1.22-1.29x LM inference, 1.10-1.89x MoE training, 14.5x AllToNext Reward shaping: collective wall-clock translates to step-level wins without further normalization. r = -collective_wall_clock_us is the right primary signal.
r and protocol still manually tuned (Limitations) Open problem aligned with DynamICCL — RL-based r/protocol selection is exactly the gap.

Specific design priors:

  1. Exploration prior on (algorithm, protocol):

    • msg < 16 KiB: Tree / All-Pairs-style + LL, nChannels=1, numThreads=128
    • 16 KiB - 1 MiB: Ring or hierarchical + LL128 (RL explores)
    • msg >= 1 MiB: Ring / Hierarchical + Simple, nChannels=4-8, numThreads=512
  2. Exploration prior on (nChannels, numThreads):

    • GC3's parallelize(r) confirms one TB cannot saturate NVLink at large sizes; map r directly to nChannels exploration.
    • At small sizes, extra channels add only setup overhead; cap at 1-2.
  3. Reward shaping:

    • Primary: r = -collective_wall_clock_us
    • Optional secondary: penalize p99 latency to catch tail outliers.
    • GC3's end-to-end results (1.22-1.29x LM inference, 1.10-1.89x MoE) confirm collective-level wins translate to step-level wins linearly.
  4. State features (per GC3's structural insights):

    • Message size (log-binned)
    • Model intensity I = C/D (workload identity feature)
    • Topology fingerprint: NVLink-only / NVLink+PCIe / PCIe+IB / Ethernet — but augmented with per-GPU IB-NIC count and intra-node NVSwitch count (motivated by GC3's AllToNext).
    • Recent-collective timing window (LSTM-encoded)
    • "Loaded GC3-IR variants" identifier vector (which custom IRs are available on this cluster)
  5. Action-space duality (parallelize <-> nChannels; aggregation <-> chunkSize):

    • GC3's parallelize(N) and Aggregation are the same dimensions DynamICCL exposes as nChannels and chunkSize.
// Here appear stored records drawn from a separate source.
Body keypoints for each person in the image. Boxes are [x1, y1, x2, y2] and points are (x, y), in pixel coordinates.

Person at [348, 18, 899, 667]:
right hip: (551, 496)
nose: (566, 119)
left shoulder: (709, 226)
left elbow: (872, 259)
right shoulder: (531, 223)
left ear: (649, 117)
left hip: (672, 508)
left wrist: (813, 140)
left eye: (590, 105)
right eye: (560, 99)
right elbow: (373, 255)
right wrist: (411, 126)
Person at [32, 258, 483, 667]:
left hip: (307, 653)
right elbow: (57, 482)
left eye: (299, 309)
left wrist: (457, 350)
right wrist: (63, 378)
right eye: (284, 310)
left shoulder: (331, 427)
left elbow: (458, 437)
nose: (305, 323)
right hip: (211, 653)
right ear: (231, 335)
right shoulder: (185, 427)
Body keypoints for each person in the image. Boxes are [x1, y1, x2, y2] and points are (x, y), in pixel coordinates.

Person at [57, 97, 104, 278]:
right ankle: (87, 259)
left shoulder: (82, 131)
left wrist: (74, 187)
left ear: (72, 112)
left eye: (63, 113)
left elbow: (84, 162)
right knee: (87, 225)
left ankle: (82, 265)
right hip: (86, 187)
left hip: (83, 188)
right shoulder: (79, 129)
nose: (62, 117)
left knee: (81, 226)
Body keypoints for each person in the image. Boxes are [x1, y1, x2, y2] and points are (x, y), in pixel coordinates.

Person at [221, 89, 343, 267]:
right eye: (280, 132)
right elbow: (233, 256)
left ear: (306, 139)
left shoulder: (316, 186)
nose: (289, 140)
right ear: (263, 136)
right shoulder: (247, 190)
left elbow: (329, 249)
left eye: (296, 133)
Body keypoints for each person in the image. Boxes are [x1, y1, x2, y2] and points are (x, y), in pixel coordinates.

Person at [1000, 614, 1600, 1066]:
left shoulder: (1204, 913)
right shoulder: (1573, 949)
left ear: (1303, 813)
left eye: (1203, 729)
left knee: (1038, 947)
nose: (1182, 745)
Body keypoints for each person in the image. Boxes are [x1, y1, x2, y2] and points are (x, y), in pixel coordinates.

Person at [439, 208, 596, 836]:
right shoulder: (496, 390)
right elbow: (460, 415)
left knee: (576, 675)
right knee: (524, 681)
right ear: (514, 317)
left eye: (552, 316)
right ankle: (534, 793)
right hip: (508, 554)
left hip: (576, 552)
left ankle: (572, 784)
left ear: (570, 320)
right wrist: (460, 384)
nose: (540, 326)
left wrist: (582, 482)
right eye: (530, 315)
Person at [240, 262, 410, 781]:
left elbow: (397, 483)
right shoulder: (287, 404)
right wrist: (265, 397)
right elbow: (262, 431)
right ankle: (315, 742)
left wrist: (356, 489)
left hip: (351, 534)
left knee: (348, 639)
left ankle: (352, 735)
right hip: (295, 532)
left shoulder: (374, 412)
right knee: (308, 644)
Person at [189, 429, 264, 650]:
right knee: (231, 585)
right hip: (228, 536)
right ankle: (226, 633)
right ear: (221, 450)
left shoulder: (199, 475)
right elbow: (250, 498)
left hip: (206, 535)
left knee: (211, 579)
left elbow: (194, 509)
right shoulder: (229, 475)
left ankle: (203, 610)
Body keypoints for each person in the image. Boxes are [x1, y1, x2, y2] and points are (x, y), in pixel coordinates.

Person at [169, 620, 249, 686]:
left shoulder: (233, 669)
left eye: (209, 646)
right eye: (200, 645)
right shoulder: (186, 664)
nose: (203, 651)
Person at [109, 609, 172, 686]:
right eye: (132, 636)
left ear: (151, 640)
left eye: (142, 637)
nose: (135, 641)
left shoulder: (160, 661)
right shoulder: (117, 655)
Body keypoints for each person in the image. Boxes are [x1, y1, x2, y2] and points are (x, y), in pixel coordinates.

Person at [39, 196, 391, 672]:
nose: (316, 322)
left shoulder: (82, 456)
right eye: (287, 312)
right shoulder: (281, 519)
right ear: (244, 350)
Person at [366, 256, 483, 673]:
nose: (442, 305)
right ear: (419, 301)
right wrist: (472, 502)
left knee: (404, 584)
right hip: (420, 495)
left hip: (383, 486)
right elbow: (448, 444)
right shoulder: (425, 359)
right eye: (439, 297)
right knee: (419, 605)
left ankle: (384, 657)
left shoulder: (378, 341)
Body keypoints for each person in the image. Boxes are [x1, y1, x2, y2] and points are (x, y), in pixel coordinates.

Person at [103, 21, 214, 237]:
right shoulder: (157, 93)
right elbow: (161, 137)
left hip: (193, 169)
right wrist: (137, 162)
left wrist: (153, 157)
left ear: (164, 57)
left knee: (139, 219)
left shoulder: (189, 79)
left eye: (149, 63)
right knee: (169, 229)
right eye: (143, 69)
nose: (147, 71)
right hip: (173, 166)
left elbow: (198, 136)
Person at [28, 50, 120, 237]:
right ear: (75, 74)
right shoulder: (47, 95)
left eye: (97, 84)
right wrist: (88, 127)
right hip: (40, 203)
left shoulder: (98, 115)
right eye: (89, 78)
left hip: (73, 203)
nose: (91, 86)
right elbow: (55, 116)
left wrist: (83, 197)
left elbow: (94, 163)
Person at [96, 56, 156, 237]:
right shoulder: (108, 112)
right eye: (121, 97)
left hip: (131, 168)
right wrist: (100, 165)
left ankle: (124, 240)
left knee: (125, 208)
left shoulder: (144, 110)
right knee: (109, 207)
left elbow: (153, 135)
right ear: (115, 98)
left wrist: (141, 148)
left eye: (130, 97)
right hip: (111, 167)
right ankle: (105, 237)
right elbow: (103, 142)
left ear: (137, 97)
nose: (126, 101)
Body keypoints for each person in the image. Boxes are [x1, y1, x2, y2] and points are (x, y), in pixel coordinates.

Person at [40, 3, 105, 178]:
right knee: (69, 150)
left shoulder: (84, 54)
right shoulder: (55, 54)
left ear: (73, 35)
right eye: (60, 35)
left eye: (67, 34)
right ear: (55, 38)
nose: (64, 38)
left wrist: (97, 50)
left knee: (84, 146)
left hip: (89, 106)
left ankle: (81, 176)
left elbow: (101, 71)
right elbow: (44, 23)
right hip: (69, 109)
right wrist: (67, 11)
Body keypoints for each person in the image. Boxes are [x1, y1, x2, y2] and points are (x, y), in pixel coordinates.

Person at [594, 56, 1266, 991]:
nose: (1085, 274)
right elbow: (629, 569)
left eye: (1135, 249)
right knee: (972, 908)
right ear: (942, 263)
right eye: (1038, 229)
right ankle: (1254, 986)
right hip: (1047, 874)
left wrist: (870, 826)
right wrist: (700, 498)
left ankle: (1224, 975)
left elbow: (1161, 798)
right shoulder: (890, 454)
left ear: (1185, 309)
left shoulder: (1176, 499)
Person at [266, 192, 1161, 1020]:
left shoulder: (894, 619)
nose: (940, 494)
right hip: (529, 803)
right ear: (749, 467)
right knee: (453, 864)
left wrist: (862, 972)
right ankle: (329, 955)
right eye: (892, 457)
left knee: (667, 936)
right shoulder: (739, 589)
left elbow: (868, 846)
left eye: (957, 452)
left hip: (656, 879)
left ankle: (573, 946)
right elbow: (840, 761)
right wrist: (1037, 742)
The RL agent should learn coarse chunks for small messages (effectively aggregation) and fine chunks for large messages (effectively pipelining).
  6. Research positioning:

    • GC3 pre-compiles algorithms and selects from a static IR table at runtime. DynamICCL inverts the locus: it learns which pre-compiled IR (and which NCCL config knobs) to invoke per call, online. The SCCL/TACCL -> GC3 -> DynamICCL stack is natural: synthesize, lower+execute, select.
  7. Open-problem alignment:

    • GC3 open problem #2 (automated tuning of r and tile size) and #4 (dynamic size-adaptive code generation) are precisely DynamICCL's contribution at the selection layer. Given a fixed library of GC3-IR variants, DynamICCL learns the (size x topology x load) -> best-IR mapping without requiring JIT compilation.
    • GC3 open problem #5 (synthesis-to-execution coupling) hints at a unified pipeline: SCCL/TACCL synthesize MILP-optimal algorithms, GC3 lowers and runs them, DynamICCL selects per call. DynamICCL's contribution makes this pipeline closed-loop.
  8. Exploration budget:

    • GC3 compilation is offline (15-60 min). DynamICCL must amortize exploration against a fixed, pre-compiled action set — discrete categorical policy over loaded GC3-IR variants, not parametric continuous over an infinite synthesized space.
    • The agent's exploration budget is therefore bounded by the loaded library size; this is much smaller than NCCL-tuner priors initially suggest, making PPO/DQN tractable.